● Text for analysis

-*-*-

The idea is to include (among other things) the public key of the RSA key pair to automatically be installed when starting the instance.

Start an EC2 instance to host the service

To start the instance on which the service will be running you need an account which can start EC2 instances on AWS. To be fully usable by the service, the CI and the back-up process the instance should fill a few criteria.

Network interface

The instance should open the following ports:

allow incoming SSH connections (TCP 22)
allow outbound internet traffic (TCP 443 for https and TCP 80 for http)
allow incoming internet traffic (TCP 443 for https and TCP 80 for http)

Additionally the instance should ideally be configured to support access for both IPv6 and IPv4. The reason for this is that as IPv4 are getting scarce, AWS decided to start charging when using one. In order to avoid unnecessary costs we attempt to allow reaching the services through IPv6. At the time of writing github hosted runners do not support IPv6 so we still have to keep the IPv4 support to deploy from the CI.

Note that we don't open the postgres server port: this is because it is generally advised (see this SO article) to not publicly expose the database to the outside world but instead to use another secured connection mechanism (e.g. SSH) to open a tunnel to the instance and then make the DB connection transit through this tunnel. This is described in more details in the following section on how to connect to the database.

Instance role

So as to be able to access the S3 bucket to push the back-ups of the database, the instance needs to be attached a role allowed to do so.

Software on the instance

The service is running in a docker container and requires a postgres server to be available on the machine. The back-up process uses the the AWS cli to perform the S3 related operations. The deployment process uses docker compose.

-*-*-

● Available data
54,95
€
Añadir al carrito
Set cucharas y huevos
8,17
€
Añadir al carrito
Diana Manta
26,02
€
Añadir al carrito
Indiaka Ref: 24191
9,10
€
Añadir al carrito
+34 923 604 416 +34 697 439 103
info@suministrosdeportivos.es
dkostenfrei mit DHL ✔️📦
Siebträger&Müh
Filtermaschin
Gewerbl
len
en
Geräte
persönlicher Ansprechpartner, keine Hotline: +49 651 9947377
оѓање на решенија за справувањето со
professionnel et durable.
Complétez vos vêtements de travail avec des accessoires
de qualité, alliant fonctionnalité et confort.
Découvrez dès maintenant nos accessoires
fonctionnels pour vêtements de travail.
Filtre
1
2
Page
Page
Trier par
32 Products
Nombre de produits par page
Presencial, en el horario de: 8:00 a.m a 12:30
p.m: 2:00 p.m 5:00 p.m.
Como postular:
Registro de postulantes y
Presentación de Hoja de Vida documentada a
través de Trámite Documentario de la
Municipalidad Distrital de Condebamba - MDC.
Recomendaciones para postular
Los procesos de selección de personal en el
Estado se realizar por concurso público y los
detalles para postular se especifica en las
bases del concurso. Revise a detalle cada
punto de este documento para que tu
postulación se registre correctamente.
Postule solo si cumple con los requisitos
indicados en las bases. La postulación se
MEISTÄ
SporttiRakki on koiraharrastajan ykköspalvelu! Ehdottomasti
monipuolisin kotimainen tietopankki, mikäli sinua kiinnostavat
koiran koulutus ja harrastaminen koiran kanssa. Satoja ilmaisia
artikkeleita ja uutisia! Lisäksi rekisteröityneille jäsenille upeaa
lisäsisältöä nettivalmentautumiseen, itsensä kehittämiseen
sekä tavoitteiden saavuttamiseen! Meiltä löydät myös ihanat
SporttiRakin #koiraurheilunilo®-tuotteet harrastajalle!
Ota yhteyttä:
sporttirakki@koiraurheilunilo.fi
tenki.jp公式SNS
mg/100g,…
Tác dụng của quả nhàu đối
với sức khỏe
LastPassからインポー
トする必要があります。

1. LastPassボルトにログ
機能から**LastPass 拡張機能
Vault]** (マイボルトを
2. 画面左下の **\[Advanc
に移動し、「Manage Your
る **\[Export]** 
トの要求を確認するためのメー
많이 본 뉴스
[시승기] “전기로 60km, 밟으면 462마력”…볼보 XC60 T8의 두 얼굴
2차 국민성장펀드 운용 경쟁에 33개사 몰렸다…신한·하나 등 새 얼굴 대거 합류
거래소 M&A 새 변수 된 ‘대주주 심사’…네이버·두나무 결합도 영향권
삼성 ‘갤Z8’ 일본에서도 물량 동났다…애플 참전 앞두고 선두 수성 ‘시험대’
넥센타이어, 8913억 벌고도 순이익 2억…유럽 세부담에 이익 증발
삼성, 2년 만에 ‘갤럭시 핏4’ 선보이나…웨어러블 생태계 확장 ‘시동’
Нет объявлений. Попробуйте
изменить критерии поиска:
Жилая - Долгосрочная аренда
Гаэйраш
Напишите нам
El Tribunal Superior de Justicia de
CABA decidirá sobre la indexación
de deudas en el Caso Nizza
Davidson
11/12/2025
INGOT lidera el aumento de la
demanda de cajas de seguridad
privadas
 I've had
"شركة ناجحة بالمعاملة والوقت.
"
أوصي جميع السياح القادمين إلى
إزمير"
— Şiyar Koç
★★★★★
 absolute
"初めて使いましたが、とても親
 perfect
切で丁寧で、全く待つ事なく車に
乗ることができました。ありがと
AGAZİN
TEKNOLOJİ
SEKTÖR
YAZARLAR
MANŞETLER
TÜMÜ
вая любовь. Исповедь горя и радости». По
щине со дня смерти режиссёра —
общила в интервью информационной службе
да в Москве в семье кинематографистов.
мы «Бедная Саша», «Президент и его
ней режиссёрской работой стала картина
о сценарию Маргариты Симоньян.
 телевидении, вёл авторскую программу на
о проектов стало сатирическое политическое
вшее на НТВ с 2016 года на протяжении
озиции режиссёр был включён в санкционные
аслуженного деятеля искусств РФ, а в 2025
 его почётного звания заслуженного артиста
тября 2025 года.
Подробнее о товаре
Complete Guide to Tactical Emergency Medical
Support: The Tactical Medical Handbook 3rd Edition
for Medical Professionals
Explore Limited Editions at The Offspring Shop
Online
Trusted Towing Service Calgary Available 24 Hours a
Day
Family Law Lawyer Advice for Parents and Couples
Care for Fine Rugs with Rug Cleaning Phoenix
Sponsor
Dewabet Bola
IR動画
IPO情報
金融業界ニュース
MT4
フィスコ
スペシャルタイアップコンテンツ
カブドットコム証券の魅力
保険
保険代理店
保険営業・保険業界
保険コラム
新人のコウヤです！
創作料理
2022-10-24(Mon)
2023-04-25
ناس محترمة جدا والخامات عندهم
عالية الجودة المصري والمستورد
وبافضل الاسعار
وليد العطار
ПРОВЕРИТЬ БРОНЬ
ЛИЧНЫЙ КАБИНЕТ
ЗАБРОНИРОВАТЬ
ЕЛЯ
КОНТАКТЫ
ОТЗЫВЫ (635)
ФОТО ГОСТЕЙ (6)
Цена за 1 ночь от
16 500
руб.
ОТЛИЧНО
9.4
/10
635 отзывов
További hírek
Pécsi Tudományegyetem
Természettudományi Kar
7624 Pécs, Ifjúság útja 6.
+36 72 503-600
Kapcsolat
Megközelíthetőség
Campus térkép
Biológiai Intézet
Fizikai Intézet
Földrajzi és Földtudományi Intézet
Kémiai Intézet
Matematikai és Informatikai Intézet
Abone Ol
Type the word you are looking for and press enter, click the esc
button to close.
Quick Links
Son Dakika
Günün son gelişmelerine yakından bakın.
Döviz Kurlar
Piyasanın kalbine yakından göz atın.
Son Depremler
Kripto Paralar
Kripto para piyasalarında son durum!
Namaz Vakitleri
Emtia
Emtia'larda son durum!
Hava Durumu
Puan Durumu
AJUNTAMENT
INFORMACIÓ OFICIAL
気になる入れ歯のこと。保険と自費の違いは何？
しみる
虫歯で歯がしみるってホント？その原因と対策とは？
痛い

-*-*-

● Using the information
1. Answer these from the text about the EC2 instance:
(a) Which TCP port is opened for incoming SSH connections?
(b) Why does IPv4 support still have to be kept?
(c) What does the back-up process use for the S3 operations?
2. Retype the part of the text about the EC2 instance starting at "Instance role" and ending at "allowed to do so.".
The records have nothing to do with the text about the EC2 instance.

● Answers for each item
1.
(a) TCP 22.
(b) GitHub hosted runners do not support IPv6, so IPv4 is still needed to deploy from the CI.
(c) The AWS cli.

2.
Instance role

So as to be able to access the S3 bucket to push the back-ups of the database, the instance needs to be attached a role allowed to do so.